### Exercise brief
Any images in the material are to be dropped while every line is retyped exactly.

### Supplied material
::::::::

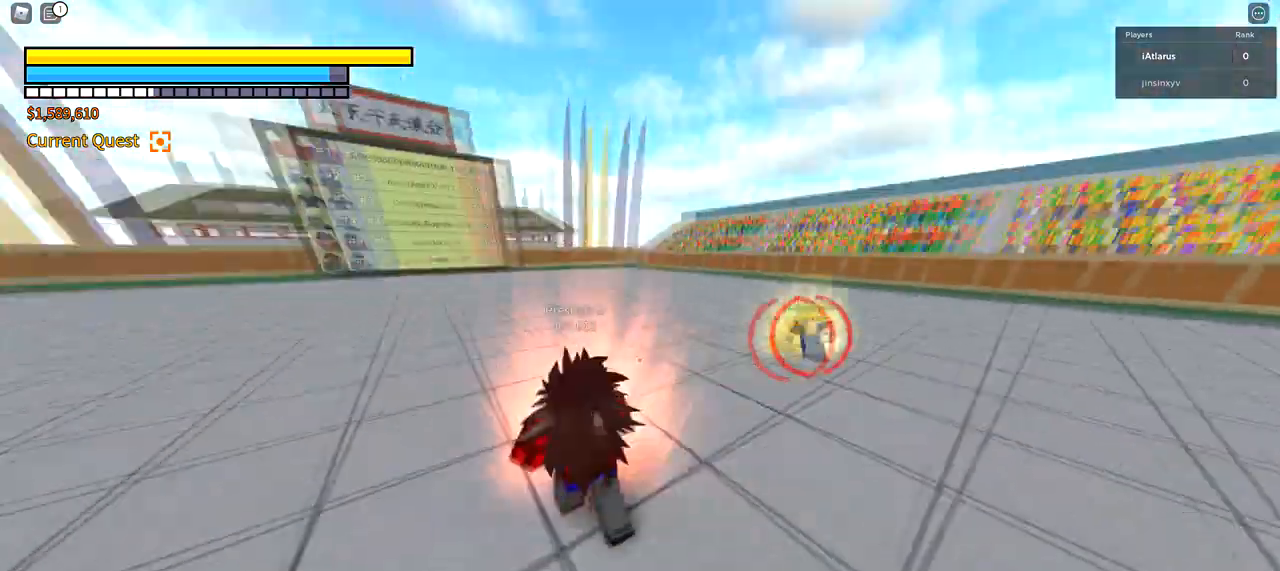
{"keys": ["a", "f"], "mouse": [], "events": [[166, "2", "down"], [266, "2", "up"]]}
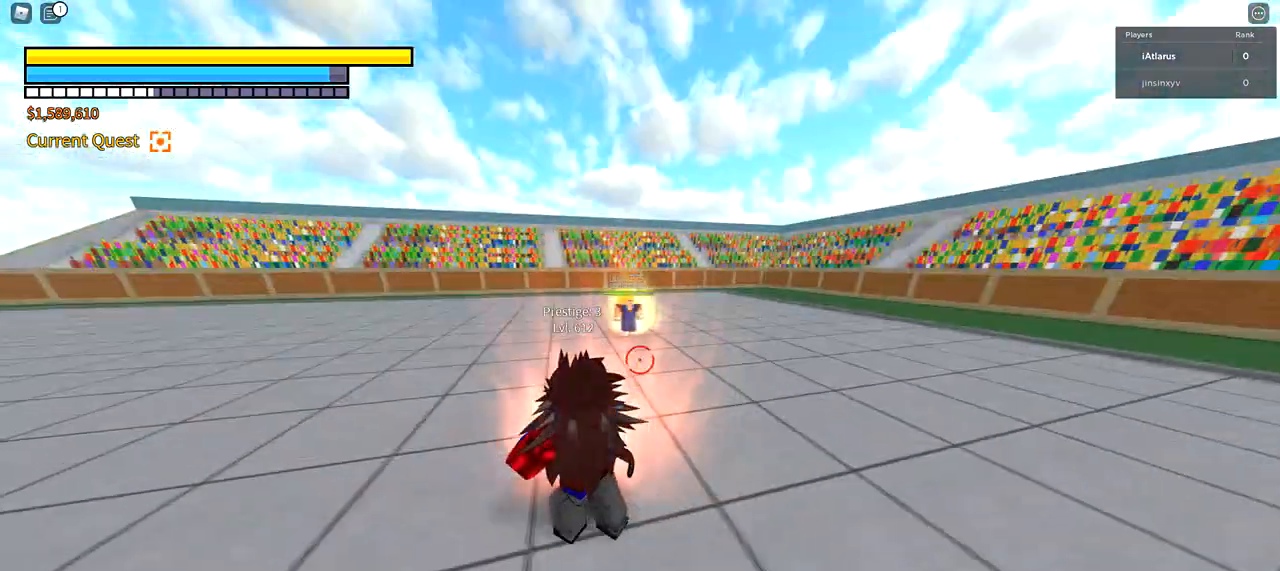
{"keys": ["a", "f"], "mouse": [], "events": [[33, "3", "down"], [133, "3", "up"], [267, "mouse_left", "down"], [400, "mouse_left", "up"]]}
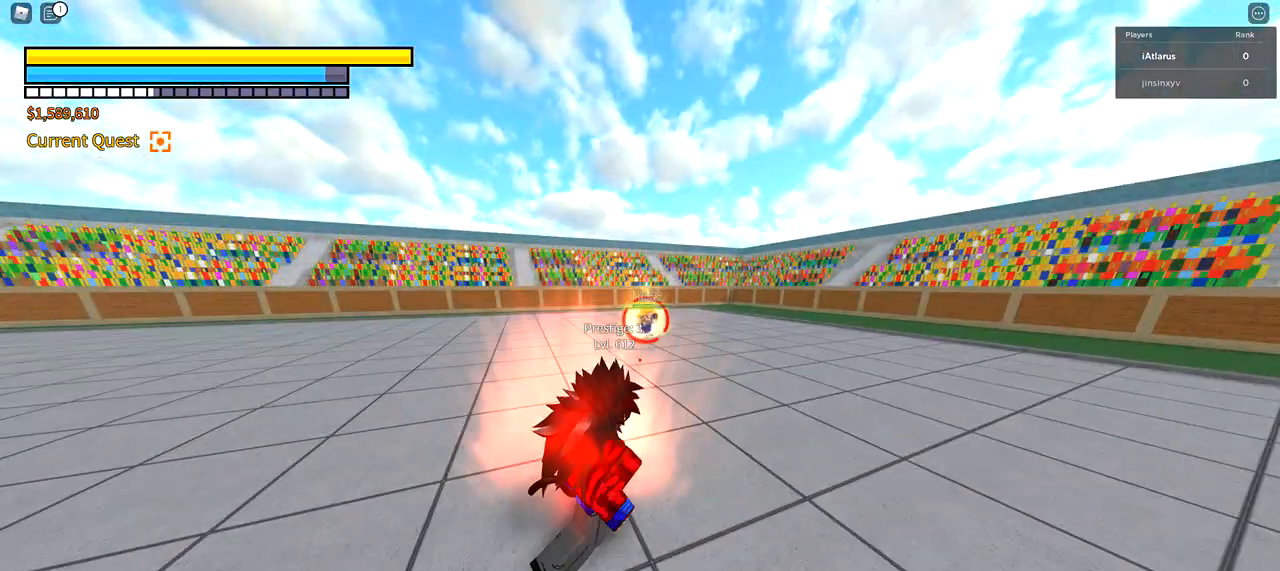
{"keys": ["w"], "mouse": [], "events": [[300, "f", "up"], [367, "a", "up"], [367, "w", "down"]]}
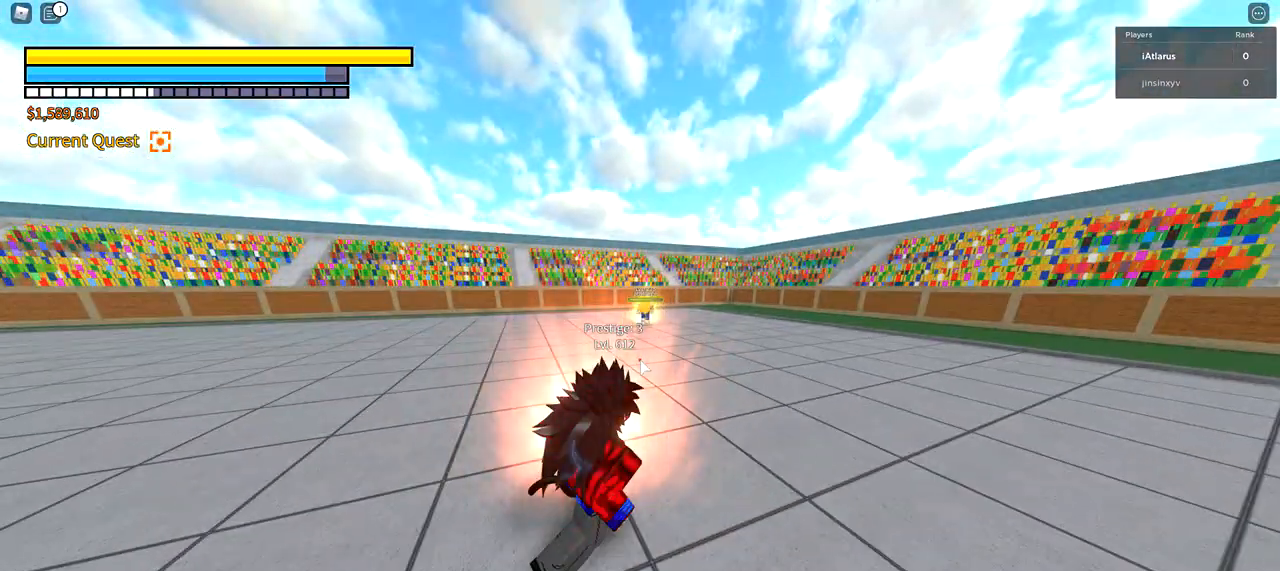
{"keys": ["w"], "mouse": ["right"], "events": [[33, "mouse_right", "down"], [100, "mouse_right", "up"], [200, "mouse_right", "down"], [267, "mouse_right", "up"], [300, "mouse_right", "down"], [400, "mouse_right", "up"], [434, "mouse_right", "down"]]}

::::::::

### Answer to this exercise
{"keys": ["a", "f"], "mouse": [], "events": [[166, "2", "down"], [266, "2", "up"]]}
{"keys": ["a", "f"], "mouse": [], "events": [[33, "3", "down"], [133, "3", "up"], [267, "mouse_left", "down"], [400, "mouse_left", "up"]]}
{"keys": ["w"], "mouse": [], "events": [[300, "f", "up"], [367, "a", "up"], [367, "w", "down"]]}
{"keys": ["w"], "mouse": ["right"], "events": [[33, "mouse_right", "down"], [100, "mouse_right", "up"], [200, "mouse_right", "down"], [267, "mouse_right", "up"], [300, "mouse_right", "down"], [400, "mouse_right", "up"], [434, "mouse_right", "down"]]}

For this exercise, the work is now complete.